UPSC Articles
Baikal-GVD: Underwater neutrino telescope
Part of: GS Prelims and GS-III – Sci and Tech
In news
- Russian scientists launched one of the world’s biggest underwater neutrino telescopes called the Baikal-GVD (Gigaton Volume Detector) in the waters of Lake Baikail.
- Lake Baikal is the world’s deepest lake situated in Siberia.
Key takeaways
- Mission: To study in detail the fundamental particles called neutrinos and to possibly determine their sources.

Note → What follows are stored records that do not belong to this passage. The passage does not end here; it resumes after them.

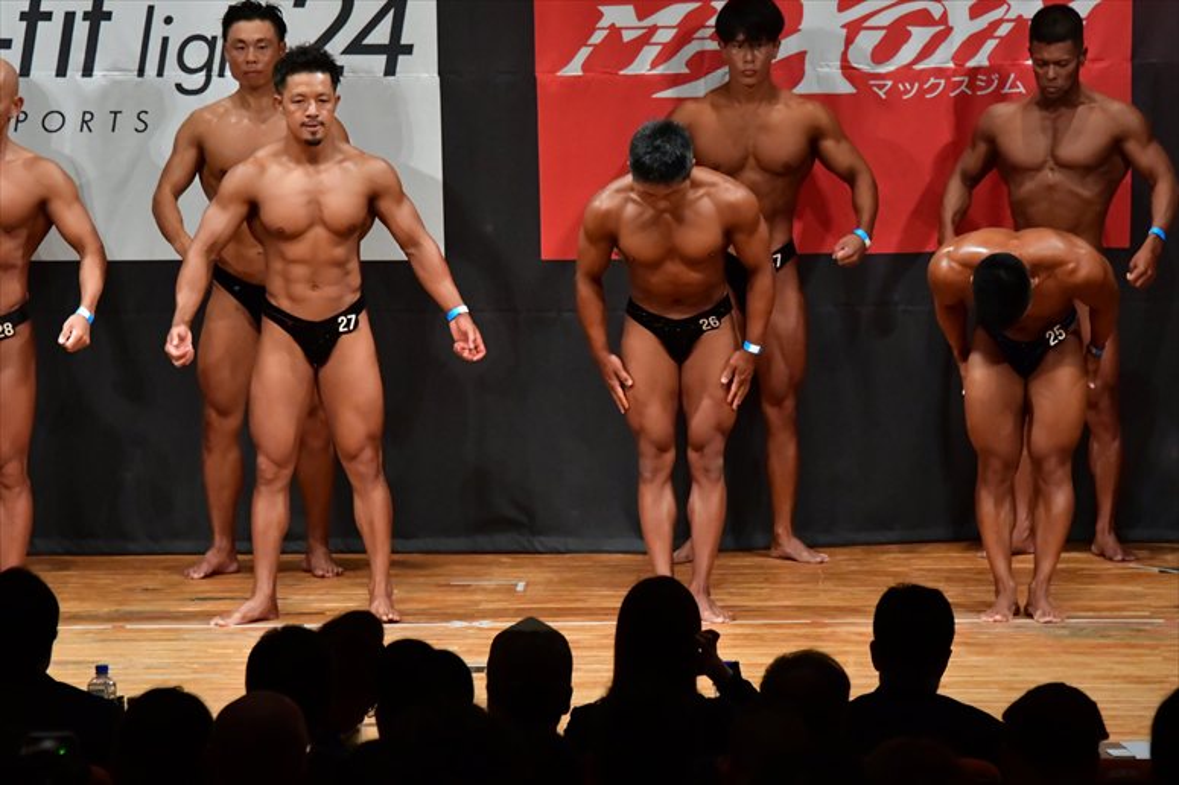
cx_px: 590
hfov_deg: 8.6
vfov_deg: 5.7
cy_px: 392
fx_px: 7856
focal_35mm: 240
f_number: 5.6
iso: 9000
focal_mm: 160
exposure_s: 1/400
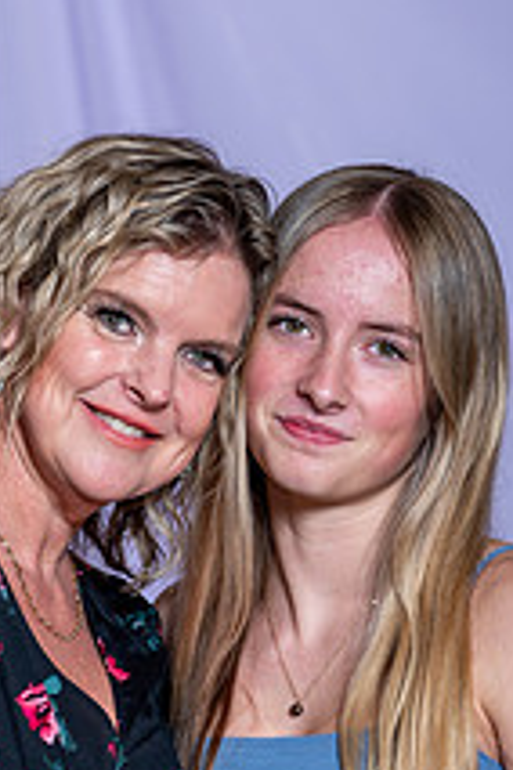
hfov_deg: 4.2
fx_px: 7010
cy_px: 625
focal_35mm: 328
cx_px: 181
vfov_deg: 6.3
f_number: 5.6
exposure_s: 1/200
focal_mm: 155
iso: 200
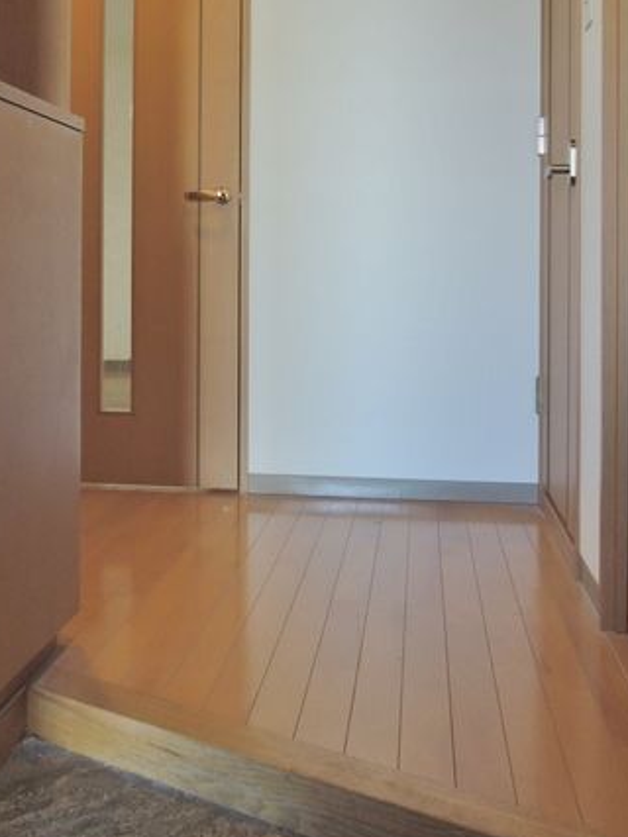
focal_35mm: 36
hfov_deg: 39.6
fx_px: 871
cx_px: 292
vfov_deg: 50.3
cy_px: 271
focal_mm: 4.3
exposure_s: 1/30
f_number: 2.8
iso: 180
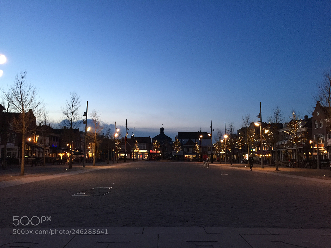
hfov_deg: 61.7
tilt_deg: +7.4
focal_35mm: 29
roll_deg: -1.2
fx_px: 277
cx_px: 166
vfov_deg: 48.2
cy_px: 124
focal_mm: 4.15
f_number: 2.2
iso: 160
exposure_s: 1/33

- It is one of the three largest neutrino detectors in the world along with the IceCube at the South Pole and ANTARES in the Mediterranean Sea.
Important value additions
Lake Baikal
- Lake Baikal is a rift lake located in southern Siberia, Russia.
- It is the largest freshwater lake by volume in the world, containing 22 to 23% of the world’s fresh surface water.
- It is the seventh-largest lake in the world by surface area.
- Maximum depth: 1,642 m (5,387 ft)
- It is the world’s oldest (25–30 million years) and deepest lake.
- It has a long, crescent shape.
- The region to the east of Lake Baikal is referred to as Transbaikalia or as the Trans baikal.
- The loosely defined region around the lake itself is sometimes known as Baikalia.
- UNESCO declared Lake Baikal a World Heritage Site in 1996.